Given text:
* * *
27. The Error Handler
The Lisp Machine Error Handler is an interactive subsystem which can be used to examine and alter the state of the Lisp environment, and to aid in debugging. This chapter explains how to enter the error handler, and how to use it.
27.1 Entering the Error Handler
When an error is detected, the error handler is entered. There are two kinds of errors: those detected by the Lisp Machine's microcode, and those caused by Lisp functions which have called a function such as ferror or error . When there is a microcode error, the error handler prints out a message such as the following:
>>TRAP 5543 (TRANS-TRAP)
The symbol FOOBAR is unbound.
While in the function *EVAL ← SI:LISP-TOP-LEVEL1
The first line of this error message simply indicates entry to the error handler; the mysterious numbers and so on are internal information which may be useful for the maintainers of the error system in case there are bugs in it. The second line contains a description of the error in English. The third line indicates where the error happened by printing a very abbreviated "backtrace" of the stack (see below); in the example, it is saying that the error was taken by the function *eval , which was called by si:lisp-top-level1 . Here is an example of a macrocode error.
>>ERROR: The argument X was 1, which is not a symbol,
While in the function { FERROR ← } FOO ← *EVAL
Here the first line contains the English description of the error message, and the second line contains the abbreviated backtrace. The backtrace here indicates that the function which actually entered the error handler was ferror , but that function is indicated in braces because it is not very important; the useful information here is that the function foo is what called ferror and thus generated the error. There is not any good way to manually get into the error handler; I think when we have interrupts and so on we will need something to let you interrupt the machine and examine the stack and so on. If you are writing a program which has detected an erroneous condition, and wish to signal the error, one of the following two functions can be used.
ferror code format-control-string &rest args
ferror signals an error, causing the error handler to be entered. The error message printed is based on the arguments: format-control-string should be a control string to be given to the function format (q.v.), and args are the rest of the arguments for format . code is used to give the error system some idea of how to treat the error in various ways. For example, it can tell the error system how to continue from the error. Currently it is not implemented, and all callers of ferror should pass nil as the code argument. Example:
(ferror nil "The symbol ~S is not EQ to ~S" 'x 'y)
from inside the function FOO which was called by the function BAR would produce the error message
>>ERROR: The symbol X is not EQ to Y,
While in the function { FERROR ← } FOO ← BAR
Note: the following function is provided primarily for Maclisp compatibility. New programs should use the ferror function as it is capable of producing better formatted and more readable messages.
error message object &optional code
error signals an error, causing the error handler to be entered. The error message printed is object followed by message , as in Maclisp. The code argument is interpreted the same way as in ferror . Example:
(error "The symbols are not EQ" (list 'x 'y))
from inside the function FOO which was called by the function BAR would produce the error message
>>ERROR: (X Y) The symbols are not EQ
While in the function { ERROR ← } FOO ← BAR
check-args Macro
check-args is a macro designed to make it convenient to check the arguments of a function to see if they are reasonable. A check-args form looks like this:
(check-args var  predicate  message )
* * *
Provided material:
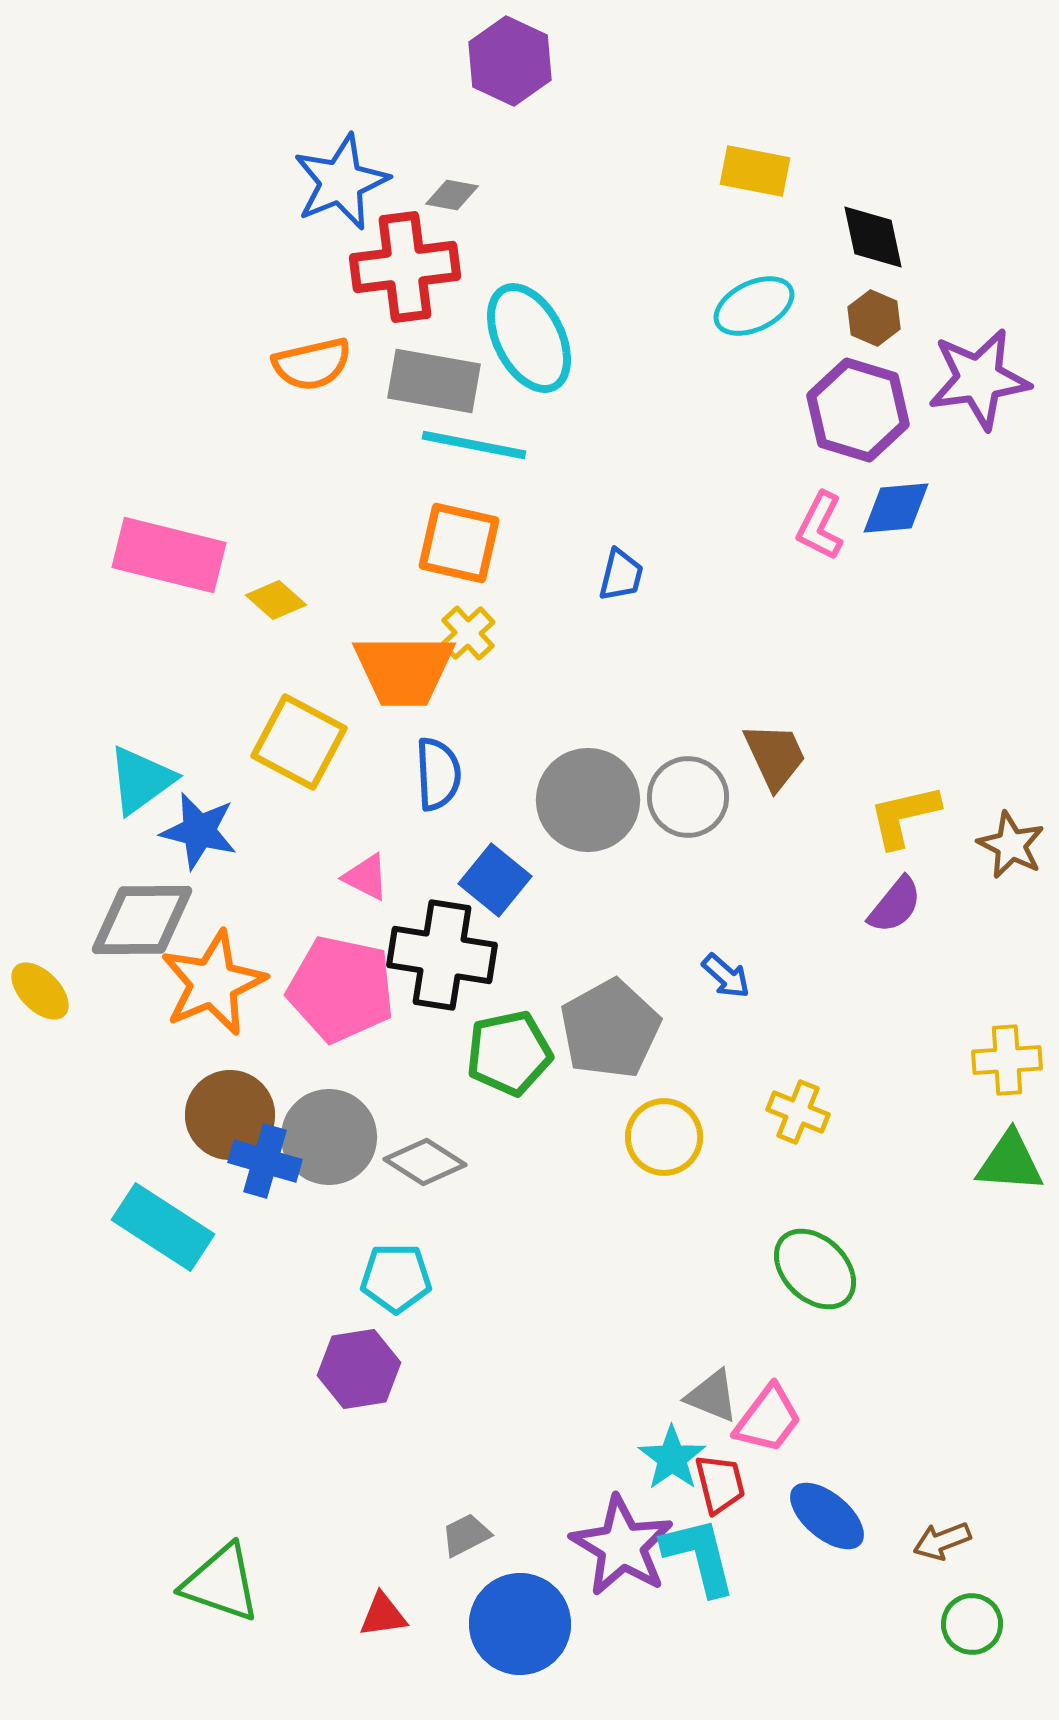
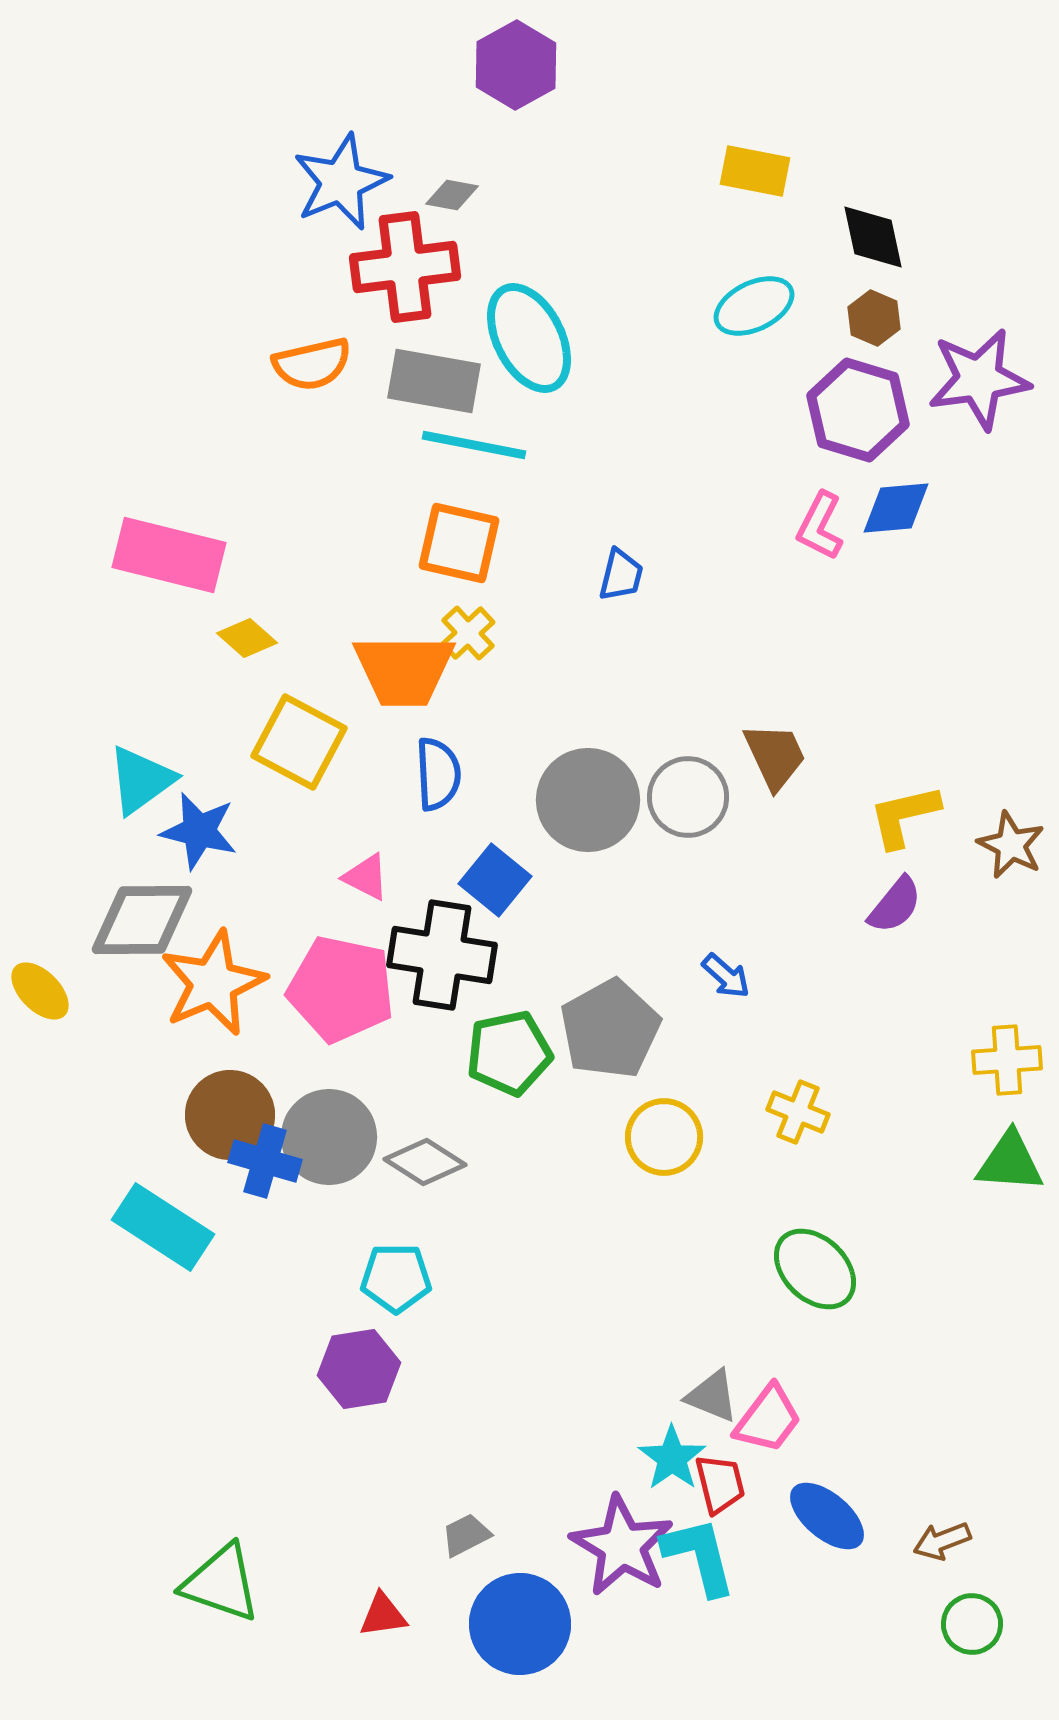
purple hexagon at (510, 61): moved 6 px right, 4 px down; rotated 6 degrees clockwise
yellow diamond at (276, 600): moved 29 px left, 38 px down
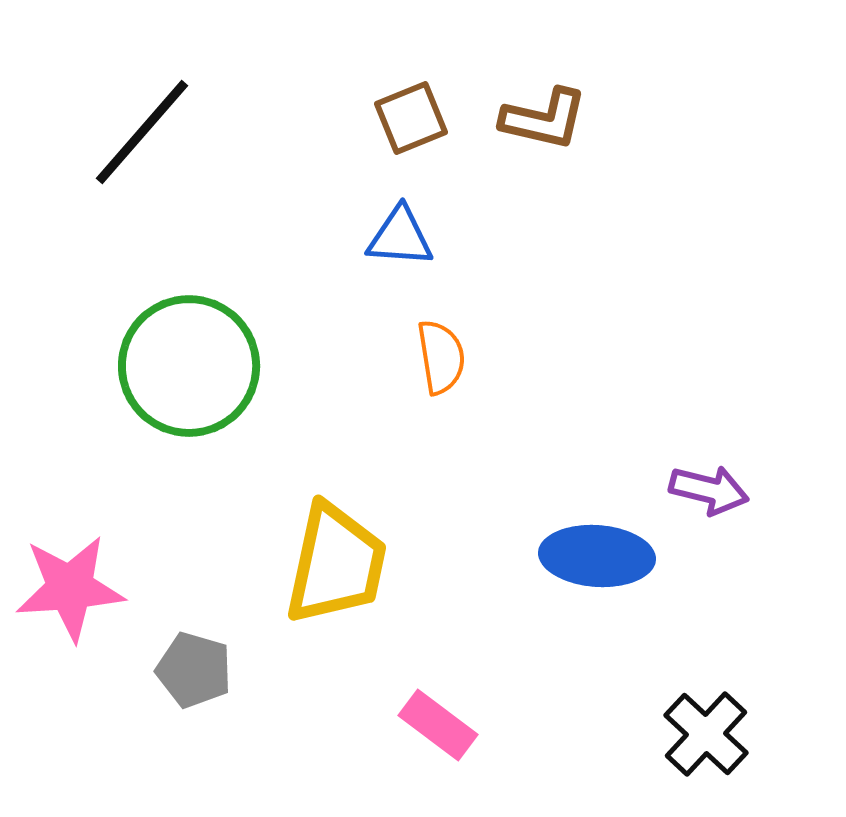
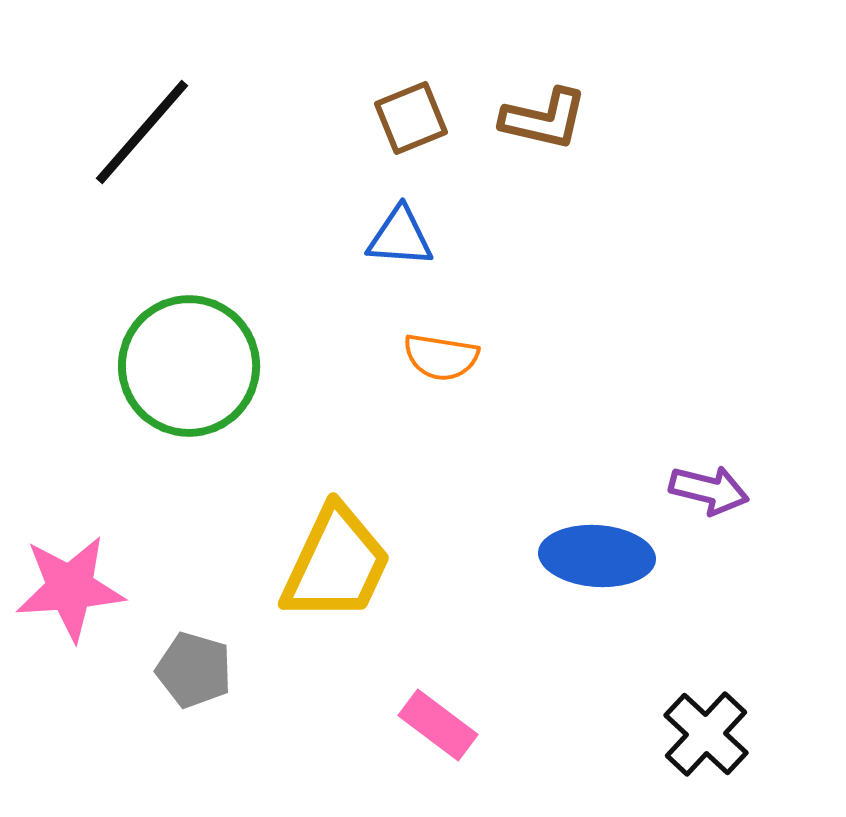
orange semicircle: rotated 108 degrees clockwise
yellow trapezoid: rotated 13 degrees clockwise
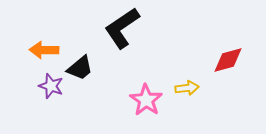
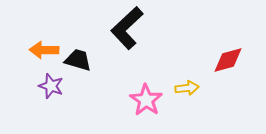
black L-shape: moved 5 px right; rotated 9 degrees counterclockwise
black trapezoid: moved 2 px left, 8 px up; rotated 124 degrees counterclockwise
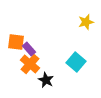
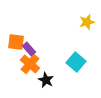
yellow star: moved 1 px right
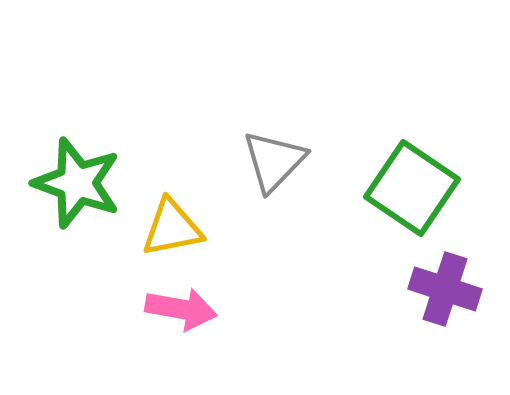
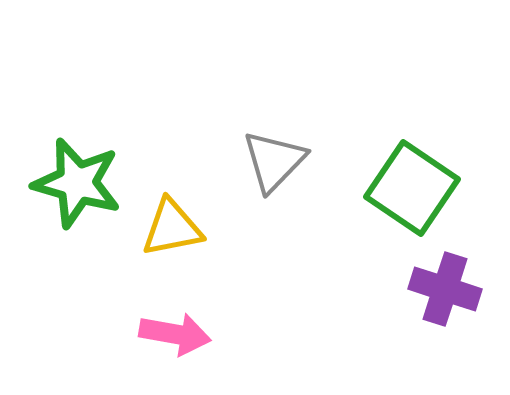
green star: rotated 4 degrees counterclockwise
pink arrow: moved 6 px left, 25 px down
* * *
Request:
Answer these questions from the error handler chapter:
1. What value should all callers of ferror currently pass as the code argument?
2. Which function does the chapter say is provided primarily for Maclisp compatibility?
3. In the microcode error example, which function called *eval?
The listing is not needed for what follows.

Result:
1. nil
2. error
3. si:lisp-top-level1